The agency said the rise in core inflation in the United States started in the spring of 2021, at a time that the economy began to recover from Covid-19 lockdowns and the impact of major fiscal stimulus kicked in.

With little slack in the economy and low unemployment, core inflation had increased steadily since then, and rose to around 6% by mid-2022.

“The Fed seems to have been slow in acknowledging the high level of core inflation.

“With a lag, it has turned more hawkish in order to reduce domestic demand to contain pass-through and wage rises,” said the rating agency, which now expects the Fed to raise the federal funds rate above 3.5% by mid-2023.

Locally, Bank Negara had raised the overnight policy rate (OPR) by 25 basis points (bps) to 2.25% on July 6 – the second interest rate hike this year.

AmBank’s group chief economist Anthony Dass expects the country’s central bank to increase the OPR by 25 bps during both its September and November meetings.

Notably, Dass in a July 25 report noted that Malaysia’s core inflation rose 3% year-on-year (y-o-y), which was the steepest pace since 2017, and faster than 2.4% in May.

The June consumer price index (CPI) grew 3.4% y-o-y, which was also faster than May’s growth level of 2.8% and market expectation of 3.1%, said AmBank.

Meanwhile, S&P noted that in most Asia-Pacific economies, energy and food inflation was relatively modest, in part because of government policies such as administrative price-setting.

“Also, international prices of energy and other commodities don’t continue to rise forever – they will stop rising eventually. Indeed, most commodity prices have started falling since June.

“Most importantly, if such ‘cost-push’ price rises don’t lead to significant increases in inflation expectations and core inflation, the price pressure passes without raising CPI inflation for more than a transitory period, if at all,” it said.

Under such circumstances, credible central banks can “see through” the energy and commodity price hikes and refrain from tightening policy, added S&P.

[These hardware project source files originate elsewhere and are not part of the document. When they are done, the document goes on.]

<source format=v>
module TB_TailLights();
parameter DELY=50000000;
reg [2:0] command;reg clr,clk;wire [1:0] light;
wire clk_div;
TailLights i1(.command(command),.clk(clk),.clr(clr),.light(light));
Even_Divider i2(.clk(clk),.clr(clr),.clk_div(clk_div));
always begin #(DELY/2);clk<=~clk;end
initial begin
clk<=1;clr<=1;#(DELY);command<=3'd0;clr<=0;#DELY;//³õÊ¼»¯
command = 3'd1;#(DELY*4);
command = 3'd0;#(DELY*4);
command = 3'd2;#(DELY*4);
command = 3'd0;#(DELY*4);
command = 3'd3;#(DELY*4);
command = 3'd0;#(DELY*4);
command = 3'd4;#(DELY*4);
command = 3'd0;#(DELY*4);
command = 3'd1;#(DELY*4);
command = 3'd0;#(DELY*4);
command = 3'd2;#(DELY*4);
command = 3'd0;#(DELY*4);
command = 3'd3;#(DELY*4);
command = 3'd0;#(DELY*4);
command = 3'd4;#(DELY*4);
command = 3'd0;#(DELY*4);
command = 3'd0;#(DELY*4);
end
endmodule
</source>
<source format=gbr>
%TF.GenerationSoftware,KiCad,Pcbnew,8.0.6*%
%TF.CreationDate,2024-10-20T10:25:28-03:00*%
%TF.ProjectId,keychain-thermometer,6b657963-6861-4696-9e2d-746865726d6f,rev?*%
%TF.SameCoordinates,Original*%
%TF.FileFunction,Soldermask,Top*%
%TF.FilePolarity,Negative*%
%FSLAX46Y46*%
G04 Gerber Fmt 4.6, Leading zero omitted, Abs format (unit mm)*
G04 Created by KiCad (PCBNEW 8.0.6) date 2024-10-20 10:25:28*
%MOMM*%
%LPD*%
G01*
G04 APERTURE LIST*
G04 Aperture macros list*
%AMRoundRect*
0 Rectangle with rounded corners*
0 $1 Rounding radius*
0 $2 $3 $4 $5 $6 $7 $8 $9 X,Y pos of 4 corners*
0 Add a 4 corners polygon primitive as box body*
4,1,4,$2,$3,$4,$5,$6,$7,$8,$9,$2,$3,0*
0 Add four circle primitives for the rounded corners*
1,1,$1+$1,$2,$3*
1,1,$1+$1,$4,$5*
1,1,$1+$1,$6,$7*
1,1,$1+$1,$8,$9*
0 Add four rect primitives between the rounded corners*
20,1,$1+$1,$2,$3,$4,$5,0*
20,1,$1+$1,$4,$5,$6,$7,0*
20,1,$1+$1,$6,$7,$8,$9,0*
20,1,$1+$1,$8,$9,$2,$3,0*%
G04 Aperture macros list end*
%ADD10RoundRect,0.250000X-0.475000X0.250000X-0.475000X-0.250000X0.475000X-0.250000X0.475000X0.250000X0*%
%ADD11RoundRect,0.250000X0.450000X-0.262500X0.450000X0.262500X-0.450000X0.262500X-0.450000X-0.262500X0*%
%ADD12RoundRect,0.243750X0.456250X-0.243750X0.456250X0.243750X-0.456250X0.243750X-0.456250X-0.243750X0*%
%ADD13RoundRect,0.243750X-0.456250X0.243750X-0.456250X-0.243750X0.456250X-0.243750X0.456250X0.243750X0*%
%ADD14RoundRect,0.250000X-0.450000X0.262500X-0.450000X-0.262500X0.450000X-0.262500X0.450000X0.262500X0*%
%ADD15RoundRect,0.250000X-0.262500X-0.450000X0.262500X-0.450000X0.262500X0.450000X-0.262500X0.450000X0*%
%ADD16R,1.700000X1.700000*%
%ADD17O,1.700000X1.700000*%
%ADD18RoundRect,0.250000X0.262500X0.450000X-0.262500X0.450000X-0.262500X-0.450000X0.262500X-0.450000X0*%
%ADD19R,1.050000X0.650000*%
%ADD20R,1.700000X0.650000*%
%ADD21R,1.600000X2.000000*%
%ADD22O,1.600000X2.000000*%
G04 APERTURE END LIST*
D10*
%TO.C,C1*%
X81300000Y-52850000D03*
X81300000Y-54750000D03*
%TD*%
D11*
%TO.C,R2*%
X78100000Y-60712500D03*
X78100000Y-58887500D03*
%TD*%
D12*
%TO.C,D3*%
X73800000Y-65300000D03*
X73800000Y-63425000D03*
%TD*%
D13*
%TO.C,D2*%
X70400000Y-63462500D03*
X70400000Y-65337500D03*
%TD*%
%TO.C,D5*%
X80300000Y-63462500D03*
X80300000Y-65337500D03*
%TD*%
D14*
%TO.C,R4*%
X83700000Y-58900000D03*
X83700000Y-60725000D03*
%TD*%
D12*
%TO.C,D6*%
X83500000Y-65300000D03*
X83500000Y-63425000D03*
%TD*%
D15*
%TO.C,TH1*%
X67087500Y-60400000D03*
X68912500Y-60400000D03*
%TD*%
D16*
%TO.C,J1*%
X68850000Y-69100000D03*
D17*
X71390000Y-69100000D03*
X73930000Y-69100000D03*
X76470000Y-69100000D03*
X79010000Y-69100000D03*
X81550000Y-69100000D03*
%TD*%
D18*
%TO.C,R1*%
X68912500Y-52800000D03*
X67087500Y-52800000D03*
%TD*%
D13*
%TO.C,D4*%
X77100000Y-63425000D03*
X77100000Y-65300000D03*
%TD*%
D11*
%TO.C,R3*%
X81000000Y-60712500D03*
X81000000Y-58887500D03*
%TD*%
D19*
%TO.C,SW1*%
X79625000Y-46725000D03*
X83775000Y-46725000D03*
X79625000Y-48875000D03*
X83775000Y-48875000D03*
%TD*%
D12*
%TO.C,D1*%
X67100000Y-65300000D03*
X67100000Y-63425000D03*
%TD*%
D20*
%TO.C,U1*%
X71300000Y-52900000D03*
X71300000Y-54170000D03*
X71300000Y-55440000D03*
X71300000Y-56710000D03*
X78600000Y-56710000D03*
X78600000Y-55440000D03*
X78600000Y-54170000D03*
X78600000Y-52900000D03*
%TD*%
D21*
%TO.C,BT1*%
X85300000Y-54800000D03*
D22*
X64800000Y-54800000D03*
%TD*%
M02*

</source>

This is what happened during previous episodes with surging energy and commodity prices such as 2007-2008 and 2011-2014.

“CPI inflation then didn’t rise much in developed economies and once the higher oil and commodity prices had worked their way through the system, CPI inflation returned to the low rates it had been at before.

“Meanwhile, central banks left policy rates unchanged,” it said.